Aida snorted. “Don’t you have a diary?”

“My journal?” My stomach cramped. I visualized myself standing in front of a room filled with mean drunks, heckling me. Or worse, a bunch of bored drunks, yawning as I revealed myself. I balked. “There’s no possible way I can share whatever I’ve written in public. I would rather die.”

She grabbed a pen from my Power-Up Mushroom mug and scribbled a note onto a Post-it. “Here’s the website for the event. Check it out.”

“Fine.” I swiped the sticky note. “But no promises.”

 

 

Chapter 2

Aida, Marco, and I carpooled home from the Midtown Atlanta office to Virginia-Highland, a hip little neighborhood a ten-minute drive away, where Aida and I had rented a town house together right out of college. She’d started work at Coca-Cola, and I’d gotten a job at a startup software company that went belly-up a few years later. It was an expensive area, but we’d been hired with strong opening salaries and figured they’d only go up with time.

We were wrong.

Neither of us anticipated we’d put our financial security on the line by starting our own company, but after I lost my job, we took a serious look at the games Marco and I had been developing and decided it was time to find an investor.
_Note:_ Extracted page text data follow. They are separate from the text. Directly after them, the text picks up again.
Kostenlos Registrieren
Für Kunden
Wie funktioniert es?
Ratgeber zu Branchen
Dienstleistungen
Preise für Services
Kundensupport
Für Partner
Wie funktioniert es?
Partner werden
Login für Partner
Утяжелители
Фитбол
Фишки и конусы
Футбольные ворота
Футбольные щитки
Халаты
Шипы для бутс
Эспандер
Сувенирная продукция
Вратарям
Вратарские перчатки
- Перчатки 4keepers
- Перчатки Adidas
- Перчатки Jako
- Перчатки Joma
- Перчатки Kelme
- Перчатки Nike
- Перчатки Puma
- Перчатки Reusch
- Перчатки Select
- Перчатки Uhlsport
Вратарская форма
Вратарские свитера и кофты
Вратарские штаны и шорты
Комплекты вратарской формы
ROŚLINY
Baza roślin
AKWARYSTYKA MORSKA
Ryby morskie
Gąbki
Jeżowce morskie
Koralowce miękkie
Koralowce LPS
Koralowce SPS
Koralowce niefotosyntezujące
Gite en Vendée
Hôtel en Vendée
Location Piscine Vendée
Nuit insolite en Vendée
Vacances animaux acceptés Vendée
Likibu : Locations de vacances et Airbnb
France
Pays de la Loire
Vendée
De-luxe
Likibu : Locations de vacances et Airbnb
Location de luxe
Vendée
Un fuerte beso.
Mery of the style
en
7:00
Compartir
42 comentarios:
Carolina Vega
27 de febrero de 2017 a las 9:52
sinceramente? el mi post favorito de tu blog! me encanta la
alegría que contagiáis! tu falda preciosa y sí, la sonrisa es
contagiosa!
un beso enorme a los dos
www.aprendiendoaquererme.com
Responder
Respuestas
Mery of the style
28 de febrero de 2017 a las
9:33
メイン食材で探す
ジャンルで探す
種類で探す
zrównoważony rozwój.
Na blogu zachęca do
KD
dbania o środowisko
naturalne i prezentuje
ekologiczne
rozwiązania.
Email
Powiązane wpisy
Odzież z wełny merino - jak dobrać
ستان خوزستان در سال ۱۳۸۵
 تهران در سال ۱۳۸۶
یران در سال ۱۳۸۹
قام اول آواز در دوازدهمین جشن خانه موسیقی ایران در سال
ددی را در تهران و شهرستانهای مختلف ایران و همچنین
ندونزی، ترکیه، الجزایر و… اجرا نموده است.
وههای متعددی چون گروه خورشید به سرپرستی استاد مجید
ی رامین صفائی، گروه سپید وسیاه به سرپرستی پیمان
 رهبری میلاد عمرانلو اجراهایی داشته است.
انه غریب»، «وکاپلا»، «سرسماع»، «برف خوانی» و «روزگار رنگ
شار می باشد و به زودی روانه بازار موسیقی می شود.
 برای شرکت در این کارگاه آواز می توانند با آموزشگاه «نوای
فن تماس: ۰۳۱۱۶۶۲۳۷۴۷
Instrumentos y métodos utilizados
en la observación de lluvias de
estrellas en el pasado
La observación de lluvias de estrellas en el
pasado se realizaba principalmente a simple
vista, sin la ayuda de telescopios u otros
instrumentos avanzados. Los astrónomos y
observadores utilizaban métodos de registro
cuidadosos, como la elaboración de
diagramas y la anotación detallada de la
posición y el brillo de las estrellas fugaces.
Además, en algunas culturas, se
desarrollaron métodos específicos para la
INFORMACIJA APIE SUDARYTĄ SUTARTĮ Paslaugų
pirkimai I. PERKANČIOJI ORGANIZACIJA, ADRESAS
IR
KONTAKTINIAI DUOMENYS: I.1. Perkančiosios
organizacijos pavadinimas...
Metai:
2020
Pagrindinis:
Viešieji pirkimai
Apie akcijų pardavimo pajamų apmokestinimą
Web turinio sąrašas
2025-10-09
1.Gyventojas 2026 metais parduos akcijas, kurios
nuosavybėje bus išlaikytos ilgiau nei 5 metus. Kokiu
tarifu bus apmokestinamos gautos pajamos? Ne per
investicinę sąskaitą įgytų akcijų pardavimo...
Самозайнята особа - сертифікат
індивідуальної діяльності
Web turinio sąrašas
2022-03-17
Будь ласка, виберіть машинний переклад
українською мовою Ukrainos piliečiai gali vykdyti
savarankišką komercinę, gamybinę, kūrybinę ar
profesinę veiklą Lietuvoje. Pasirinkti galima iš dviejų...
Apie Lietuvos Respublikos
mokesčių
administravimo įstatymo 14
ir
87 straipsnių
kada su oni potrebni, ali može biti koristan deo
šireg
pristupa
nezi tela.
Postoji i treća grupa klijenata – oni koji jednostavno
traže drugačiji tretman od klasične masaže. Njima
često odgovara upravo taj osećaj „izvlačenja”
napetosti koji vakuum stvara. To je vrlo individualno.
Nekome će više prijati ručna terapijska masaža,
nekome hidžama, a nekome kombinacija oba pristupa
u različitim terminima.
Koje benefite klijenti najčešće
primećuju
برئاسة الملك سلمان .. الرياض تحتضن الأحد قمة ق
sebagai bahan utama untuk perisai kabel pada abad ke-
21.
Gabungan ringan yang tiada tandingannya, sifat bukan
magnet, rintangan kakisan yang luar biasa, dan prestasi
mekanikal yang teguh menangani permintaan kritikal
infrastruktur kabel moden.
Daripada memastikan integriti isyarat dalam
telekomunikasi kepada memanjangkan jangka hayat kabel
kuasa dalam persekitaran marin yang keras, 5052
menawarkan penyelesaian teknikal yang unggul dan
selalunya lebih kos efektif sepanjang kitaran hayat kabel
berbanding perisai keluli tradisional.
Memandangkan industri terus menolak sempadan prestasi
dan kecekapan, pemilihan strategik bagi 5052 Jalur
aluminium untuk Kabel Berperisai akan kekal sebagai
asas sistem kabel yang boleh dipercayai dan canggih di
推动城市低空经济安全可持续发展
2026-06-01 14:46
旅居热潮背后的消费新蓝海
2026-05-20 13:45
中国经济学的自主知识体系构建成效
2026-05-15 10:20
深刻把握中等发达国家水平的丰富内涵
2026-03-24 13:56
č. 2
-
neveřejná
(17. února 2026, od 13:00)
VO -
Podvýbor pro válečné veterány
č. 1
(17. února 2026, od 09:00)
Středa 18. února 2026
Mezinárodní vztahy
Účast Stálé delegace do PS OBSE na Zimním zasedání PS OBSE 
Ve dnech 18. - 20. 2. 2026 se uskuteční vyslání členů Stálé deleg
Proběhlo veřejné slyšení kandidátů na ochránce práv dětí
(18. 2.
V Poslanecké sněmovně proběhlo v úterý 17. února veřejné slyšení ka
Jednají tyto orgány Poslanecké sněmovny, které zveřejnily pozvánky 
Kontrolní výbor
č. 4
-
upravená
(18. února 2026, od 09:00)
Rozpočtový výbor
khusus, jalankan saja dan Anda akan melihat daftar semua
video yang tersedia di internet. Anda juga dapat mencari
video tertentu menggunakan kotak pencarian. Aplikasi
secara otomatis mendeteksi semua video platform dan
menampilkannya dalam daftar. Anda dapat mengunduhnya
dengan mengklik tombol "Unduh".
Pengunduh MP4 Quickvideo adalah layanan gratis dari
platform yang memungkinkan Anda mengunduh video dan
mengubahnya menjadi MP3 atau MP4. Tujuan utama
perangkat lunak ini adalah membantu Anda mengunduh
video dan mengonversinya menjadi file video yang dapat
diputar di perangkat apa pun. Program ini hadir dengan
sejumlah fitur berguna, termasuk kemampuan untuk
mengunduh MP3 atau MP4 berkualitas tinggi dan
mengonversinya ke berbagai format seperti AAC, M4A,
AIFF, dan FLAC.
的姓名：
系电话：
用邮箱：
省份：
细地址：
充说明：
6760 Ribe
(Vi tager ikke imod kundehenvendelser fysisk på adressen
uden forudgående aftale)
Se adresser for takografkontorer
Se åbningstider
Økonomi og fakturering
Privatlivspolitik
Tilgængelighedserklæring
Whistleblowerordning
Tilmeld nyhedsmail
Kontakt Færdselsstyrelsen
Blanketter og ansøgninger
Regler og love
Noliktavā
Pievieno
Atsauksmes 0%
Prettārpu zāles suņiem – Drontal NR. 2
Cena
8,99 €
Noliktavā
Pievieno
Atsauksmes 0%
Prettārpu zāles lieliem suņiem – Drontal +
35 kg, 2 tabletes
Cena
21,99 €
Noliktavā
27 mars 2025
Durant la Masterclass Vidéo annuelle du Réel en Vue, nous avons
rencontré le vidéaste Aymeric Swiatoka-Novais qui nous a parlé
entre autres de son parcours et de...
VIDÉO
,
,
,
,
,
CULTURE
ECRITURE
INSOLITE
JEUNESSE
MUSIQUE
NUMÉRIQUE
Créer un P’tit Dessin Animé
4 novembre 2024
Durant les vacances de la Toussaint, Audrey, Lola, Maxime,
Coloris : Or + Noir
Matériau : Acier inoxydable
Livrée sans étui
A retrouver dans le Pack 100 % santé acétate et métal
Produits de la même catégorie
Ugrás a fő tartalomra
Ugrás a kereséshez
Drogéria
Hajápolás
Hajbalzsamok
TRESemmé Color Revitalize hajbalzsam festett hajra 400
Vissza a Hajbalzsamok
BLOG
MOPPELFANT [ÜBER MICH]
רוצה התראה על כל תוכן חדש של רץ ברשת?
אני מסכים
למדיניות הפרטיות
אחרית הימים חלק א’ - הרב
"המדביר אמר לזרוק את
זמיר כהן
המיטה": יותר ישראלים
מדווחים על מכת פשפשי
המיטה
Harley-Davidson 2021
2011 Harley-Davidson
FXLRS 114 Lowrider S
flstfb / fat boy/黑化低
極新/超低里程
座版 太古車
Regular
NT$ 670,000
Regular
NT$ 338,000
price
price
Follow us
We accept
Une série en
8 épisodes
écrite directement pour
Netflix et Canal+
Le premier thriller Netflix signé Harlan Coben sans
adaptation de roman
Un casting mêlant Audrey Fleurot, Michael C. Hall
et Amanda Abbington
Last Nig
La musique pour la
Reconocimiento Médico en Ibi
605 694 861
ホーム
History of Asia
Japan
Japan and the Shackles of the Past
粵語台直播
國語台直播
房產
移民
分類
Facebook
Enter Reynold and his venture capital.

Our company blossomed along with Aida’s budding romance with Marco. I probably should have moved out when Marco moved in, but where would I have gone? Instead, I relocated to my lair in the basement, at a fair discount in my rent, but they were progressively squeezing me out. Once their baby came, we might need to reassess the arrangement.

If this next game sold well, maybe I’d get my own town house. Maybe even one of the cute cottages down the street.

Aida tossed her purse on the table and followed me to my home sweet home in the cave below. While I tugged off my shoes, she took a seat on my futon. “So I was reading the comments on that Facebook post I showed you.”

“Uuugh.” I dropped down on the floor cross-legged and unlocked my spare laptop to unpause a game of Undertale.

“Look. There seemed to be a lot of interest from alumni around the area. You might reconnect with someone you knew at Auburn or meet some new friends.”

“Mmm-hmm.” I was paying attention, but my focus was on the screen where my character entered a room and . . . yes! I found Papyrus guarding a door, saying, “Oho! The human arrives!”